Здесь уже кипела работа. Служанки выметали мусор, мыли полы. Мужчина со столярным инструментом ремонтировал опрокинутый стол. Посреди бедлама, заламывая руки, стояла хозяйка. Её лицо было заплаканным. Я осторожно подошёл и спросил:
– Что здесь произошло?
– Нагрянули гусары и арестовали ваших друзей, – рыдая, сообщила она.
– Интересно, на каком основании? – спросил я, догадываясь, что услышу в ответ.
– Гусары пришли с проверкой, потребовали показать документы. Ваши друзья сначала пытались договориться, а потом, когда ничего не вышло, стали драться. Гусары вызвали с улицы подмогу и всех скрутили. Боже, какое несчастье! Посмотрите, во что они превратили мой трактир! – всхлипнула женщина. Я задал главный вопрос:
– А обо мне гусары спрашивали?
– Нет. Они накинулись на ваших друзей как дикие звери, всё мне тут переломали. Я разорена!
– И, наверное, вините во всём нас?
– Ошибаетесь, юноша, – резко ответила хозяйка. – Не я первая, не я последняя в чьём доме эти негодяи в зелёных мундирах устроили такой погром.
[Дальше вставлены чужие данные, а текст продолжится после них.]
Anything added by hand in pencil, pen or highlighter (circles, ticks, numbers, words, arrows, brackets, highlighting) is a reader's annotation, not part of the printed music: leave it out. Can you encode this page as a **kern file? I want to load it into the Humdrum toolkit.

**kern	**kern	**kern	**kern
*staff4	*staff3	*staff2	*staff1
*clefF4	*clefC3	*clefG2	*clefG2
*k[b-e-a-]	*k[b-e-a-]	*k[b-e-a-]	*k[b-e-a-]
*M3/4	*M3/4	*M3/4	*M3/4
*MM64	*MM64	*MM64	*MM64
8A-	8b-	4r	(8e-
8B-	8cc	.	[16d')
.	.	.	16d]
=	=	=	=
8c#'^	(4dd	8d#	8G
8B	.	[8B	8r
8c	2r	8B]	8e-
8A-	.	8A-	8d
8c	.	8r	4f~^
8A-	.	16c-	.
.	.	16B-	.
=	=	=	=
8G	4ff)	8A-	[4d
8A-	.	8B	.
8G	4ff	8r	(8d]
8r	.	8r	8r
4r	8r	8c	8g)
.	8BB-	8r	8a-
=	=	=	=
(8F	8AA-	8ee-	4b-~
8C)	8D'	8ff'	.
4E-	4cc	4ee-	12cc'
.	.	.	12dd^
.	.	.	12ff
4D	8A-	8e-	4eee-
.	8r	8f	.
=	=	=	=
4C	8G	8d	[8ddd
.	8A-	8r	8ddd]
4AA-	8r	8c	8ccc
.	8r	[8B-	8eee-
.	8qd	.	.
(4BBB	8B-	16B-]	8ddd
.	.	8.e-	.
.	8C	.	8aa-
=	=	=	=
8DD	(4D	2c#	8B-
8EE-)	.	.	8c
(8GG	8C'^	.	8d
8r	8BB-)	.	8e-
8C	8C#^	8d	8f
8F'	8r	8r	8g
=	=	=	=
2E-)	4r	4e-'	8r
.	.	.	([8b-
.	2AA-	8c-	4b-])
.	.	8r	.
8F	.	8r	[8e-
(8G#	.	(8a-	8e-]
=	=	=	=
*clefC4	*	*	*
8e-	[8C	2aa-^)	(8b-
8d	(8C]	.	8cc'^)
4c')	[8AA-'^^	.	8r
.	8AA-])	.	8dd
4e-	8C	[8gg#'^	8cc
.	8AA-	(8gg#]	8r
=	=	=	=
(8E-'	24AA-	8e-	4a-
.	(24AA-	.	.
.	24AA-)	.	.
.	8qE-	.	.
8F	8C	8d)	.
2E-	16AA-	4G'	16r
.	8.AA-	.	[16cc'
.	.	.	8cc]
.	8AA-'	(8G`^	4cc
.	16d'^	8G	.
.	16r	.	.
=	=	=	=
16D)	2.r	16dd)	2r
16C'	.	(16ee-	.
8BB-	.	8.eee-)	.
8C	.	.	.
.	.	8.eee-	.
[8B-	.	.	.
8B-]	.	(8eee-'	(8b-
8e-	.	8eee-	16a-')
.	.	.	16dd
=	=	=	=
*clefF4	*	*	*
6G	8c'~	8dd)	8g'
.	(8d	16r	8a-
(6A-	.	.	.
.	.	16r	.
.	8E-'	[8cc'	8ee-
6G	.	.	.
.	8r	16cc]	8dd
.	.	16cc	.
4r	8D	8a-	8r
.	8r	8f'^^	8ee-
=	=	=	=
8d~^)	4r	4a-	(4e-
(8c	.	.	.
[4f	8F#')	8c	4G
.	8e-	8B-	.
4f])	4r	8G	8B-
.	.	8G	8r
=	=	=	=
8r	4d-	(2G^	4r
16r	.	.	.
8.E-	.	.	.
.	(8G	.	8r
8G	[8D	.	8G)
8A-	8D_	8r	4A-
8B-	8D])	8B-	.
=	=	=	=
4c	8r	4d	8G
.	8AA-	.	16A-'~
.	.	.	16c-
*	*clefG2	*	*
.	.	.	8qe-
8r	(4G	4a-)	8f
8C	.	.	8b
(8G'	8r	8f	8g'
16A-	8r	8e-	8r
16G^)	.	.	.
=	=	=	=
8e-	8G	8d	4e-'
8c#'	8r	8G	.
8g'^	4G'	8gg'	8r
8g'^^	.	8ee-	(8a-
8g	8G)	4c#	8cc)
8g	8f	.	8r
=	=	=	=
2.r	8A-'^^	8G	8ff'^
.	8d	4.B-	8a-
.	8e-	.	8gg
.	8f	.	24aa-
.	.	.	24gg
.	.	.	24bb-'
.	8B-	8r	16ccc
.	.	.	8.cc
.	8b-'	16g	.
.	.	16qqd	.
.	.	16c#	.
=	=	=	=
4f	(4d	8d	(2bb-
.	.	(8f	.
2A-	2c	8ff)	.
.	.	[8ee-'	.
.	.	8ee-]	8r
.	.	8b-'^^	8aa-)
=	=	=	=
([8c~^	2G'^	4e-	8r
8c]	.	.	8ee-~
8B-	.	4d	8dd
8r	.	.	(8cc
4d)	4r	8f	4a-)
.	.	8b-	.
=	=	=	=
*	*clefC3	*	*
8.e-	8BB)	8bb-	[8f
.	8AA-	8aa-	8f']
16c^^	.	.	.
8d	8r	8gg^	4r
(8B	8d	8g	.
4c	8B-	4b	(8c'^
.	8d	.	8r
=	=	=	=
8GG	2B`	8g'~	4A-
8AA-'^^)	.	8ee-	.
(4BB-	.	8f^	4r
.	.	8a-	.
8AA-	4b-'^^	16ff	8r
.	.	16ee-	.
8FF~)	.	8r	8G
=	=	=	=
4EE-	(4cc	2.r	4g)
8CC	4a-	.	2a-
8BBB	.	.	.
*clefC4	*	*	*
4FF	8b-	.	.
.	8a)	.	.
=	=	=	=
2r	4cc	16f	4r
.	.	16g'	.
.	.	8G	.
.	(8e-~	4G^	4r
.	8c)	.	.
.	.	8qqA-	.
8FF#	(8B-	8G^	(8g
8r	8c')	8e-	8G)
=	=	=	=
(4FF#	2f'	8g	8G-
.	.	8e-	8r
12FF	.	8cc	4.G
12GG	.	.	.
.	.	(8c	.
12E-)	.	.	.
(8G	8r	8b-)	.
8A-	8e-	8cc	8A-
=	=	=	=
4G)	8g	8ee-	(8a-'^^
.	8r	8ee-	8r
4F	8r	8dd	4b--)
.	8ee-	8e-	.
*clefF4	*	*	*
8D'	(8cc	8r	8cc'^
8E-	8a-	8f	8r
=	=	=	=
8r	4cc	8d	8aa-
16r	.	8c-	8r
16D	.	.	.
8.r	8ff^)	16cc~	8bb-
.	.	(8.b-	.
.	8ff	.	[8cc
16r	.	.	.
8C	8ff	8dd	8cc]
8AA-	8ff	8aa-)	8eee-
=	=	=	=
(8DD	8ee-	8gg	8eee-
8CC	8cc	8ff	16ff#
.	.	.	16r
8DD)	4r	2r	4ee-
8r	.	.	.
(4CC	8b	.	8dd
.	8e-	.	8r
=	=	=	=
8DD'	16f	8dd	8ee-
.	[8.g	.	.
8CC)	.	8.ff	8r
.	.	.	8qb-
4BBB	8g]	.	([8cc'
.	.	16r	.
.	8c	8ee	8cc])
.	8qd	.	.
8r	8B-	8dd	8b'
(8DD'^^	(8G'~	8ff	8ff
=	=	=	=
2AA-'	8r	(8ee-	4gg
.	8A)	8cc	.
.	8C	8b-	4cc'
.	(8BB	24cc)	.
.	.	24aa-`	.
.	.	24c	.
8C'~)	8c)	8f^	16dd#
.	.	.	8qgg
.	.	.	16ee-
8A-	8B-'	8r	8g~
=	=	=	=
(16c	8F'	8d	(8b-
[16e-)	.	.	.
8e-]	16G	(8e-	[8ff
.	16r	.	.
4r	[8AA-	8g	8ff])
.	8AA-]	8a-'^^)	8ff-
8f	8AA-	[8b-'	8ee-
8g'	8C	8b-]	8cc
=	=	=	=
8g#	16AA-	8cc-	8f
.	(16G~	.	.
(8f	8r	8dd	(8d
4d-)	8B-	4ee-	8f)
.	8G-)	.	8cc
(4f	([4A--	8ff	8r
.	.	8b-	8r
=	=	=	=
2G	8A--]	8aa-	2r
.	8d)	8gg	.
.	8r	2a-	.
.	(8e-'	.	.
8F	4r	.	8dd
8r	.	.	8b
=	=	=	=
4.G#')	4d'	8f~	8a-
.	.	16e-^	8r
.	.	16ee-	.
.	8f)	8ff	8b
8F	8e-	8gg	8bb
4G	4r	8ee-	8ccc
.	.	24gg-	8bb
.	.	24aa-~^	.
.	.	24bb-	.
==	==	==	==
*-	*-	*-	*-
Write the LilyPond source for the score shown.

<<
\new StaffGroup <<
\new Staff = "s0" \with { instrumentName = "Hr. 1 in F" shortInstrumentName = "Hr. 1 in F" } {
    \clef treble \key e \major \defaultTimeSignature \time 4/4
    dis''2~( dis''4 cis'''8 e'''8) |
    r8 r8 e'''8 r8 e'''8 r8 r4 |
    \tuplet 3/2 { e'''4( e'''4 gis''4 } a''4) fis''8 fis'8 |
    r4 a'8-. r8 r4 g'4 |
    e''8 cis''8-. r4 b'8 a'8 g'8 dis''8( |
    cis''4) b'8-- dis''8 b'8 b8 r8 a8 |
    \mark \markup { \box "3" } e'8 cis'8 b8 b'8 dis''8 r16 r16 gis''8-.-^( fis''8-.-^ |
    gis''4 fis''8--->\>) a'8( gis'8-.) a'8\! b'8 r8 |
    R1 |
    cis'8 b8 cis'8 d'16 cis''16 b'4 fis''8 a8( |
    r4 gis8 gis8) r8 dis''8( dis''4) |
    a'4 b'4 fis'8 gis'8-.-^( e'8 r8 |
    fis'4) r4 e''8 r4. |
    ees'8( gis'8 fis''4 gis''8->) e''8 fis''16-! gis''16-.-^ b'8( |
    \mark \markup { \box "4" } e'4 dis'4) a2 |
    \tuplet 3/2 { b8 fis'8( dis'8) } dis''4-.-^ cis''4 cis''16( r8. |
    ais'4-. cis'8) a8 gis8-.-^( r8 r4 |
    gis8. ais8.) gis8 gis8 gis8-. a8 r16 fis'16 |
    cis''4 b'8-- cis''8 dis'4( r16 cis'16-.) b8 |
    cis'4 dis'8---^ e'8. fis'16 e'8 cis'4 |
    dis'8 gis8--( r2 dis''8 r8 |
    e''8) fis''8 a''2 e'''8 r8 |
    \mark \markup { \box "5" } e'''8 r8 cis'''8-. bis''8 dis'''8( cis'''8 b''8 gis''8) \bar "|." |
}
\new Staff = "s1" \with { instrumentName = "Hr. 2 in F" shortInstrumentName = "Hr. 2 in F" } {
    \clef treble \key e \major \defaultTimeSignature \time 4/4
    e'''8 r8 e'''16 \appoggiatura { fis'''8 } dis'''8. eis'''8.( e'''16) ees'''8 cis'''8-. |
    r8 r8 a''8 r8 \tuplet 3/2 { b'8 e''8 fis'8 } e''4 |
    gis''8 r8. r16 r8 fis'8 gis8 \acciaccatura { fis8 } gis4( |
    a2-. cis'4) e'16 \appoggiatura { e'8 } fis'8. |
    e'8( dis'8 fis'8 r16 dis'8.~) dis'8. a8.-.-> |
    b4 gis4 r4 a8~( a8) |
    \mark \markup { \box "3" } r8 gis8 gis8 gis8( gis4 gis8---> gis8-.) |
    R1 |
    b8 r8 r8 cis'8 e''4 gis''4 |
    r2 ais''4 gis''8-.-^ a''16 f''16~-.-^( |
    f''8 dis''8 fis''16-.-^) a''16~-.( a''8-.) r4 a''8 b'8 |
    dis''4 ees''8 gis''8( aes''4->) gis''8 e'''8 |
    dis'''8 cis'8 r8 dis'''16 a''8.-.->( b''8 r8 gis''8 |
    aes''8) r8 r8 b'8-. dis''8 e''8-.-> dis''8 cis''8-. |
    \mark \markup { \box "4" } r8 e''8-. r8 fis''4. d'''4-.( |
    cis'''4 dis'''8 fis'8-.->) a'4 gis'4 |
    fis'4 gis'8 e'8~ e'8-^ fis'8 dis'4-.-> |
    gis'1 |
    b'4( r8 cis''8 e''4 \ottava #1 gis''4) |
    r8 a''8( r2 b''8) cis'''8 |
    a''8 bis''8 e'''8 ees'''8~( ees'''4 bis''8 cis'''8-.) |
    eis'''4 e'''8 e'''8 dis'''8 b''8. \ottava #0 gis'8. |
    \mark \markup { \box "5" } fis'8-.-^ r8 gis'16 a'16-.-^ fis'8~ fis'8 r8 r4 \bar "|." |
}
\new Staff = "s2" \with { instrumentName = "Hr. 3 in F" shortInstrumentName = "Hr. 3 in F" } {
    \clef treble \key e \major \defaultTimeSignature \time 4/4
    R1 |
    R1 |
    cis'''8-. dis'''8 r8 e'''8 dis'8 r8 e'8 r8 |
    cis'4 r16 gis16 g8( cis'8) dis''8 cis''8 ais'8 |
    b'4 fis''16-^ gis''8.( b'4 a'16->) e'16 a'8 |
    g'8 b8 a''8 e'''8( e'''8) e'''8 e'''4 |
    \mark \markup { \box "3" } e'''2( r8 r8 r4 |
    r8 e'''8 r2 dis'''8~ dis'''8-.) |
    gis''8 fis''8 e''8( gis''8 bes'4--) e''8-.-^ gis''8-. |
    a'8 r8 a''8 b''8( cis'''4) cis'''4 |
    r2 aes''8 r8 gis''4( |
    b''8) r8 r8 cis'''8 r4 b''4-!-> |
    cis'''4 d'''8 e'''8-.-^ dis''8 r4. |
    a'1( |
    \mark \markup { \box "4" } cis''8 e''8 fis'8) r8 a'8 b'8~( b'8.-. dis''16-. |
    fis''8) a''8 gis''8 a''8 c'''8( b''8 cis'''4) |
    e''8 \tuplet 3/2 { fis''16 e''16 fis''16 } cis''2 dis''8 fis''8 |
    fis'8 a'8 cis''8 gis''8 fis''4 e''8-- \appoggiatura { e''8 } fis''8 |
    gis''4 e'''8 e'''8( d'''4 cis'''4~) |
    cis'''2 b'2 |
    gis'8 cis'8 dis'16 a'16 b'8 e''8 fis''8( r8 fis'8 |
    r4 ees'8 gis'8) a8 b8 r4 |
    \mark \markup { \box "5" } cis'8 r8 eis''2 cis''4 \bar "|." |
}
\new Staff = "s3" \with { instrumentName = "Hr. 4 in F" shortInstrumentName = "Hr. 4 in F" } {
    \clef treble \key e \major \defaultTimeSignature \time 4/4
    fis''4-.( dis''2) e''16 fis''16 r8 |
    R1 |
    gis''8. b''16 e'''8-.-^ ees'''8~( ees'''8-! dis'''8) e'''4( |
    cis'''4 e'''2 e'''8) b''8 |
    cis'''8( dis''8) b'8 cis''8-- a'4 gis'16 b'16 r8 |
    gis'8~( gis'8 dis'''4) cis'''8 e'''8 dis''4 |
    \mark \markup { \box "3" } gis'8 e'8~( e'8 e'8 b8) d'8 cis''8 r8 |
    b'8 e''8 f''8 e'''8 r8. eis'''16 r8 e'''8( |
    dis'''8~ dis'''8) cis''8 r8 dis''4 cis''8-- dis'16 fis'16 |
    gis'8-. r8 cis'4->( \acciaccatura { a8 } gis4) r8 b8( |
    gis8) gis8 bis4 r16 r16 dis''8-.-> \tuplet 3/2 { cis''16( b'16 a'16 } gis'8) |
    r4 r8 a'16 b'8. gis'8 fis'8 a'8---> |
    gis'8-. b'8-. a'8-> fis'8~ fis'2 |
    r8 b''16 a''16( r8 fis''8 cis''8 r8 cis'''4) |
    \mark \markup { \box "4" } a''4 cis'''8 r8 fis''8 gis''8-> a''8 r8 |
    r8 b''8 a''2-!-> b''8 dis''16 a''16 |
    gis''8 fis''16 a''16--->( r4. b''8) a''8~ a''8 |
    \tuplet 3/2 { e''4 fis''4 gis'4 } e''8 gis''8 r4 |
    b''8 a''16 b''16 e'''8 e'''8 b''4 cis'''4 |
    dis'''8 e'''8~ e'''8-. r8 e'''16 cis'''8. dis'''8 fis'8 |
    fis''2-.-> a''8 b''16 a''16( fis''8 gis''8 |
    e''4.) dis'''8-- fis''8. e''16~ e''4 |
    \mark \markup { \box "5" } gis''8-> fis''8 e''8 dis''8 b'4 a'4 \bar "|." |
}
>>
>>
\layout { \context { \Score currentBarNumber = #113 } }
Сколько несчастных бюргеров считают убытки и, как я, плачут от бессилия! С той поры как в городе расквартировали эскадрон гусар, нам, бедным жителям, не стало покоя! Мы не раз жаловались начальству, но их ротмистр только обещает приструнить своих бандитов, а сам ничего не делает. Среди его подчинённых не найдёшь порядочного человека. Знаете, когда ваши друзья задали гусарам трёпку, я почувствовала себя на их стороне. Я ничего не стала говорить о вас гусарам. Мои служанки тоже будут держать язык за зубами, – твёрдо произнесла женщина.
Я удивился: далеко не молодая фрау не походила на злостную нарушительницу правопорядка. Гораздо логичней было бы сдать меня с потрохами и не думать о последствиях. Во всяком случае, так в моём представлении должен поступить стопроцентный пруссак. Впрочем, у немцев имеется еще одно качество, которое у них не удалось вытравить даже императору Фридриху Вильгельму, славившемуся крутым нравом. Сентиментальность.
– Спасибо, – поблагодарил я. – Вы очень добры ко мне.
– Не знаю, какие у вас отношения с законом, но мне вы кажитесь достойным человеком. Будь у меня дочь, я бы с большим удовольствием выдала её за вас замуж.
-Жаль, что у вас нет дочери, – грустно сказал я, думая обратное.
Сентиментальность – сентиментальностью, но природная немецкая прагматичность тоже может сыграть свою роль.
Чтобы хоть как-то компенсировать потери хозяйки, я дал ей пять дукатов. Вряд ли сумма покрыла её убытки, но лишней не была точно. Кроме того, я опасался, что приязнь женщины в любую минуту может перемениться, и решил подстраховаться хотя бы таким способом.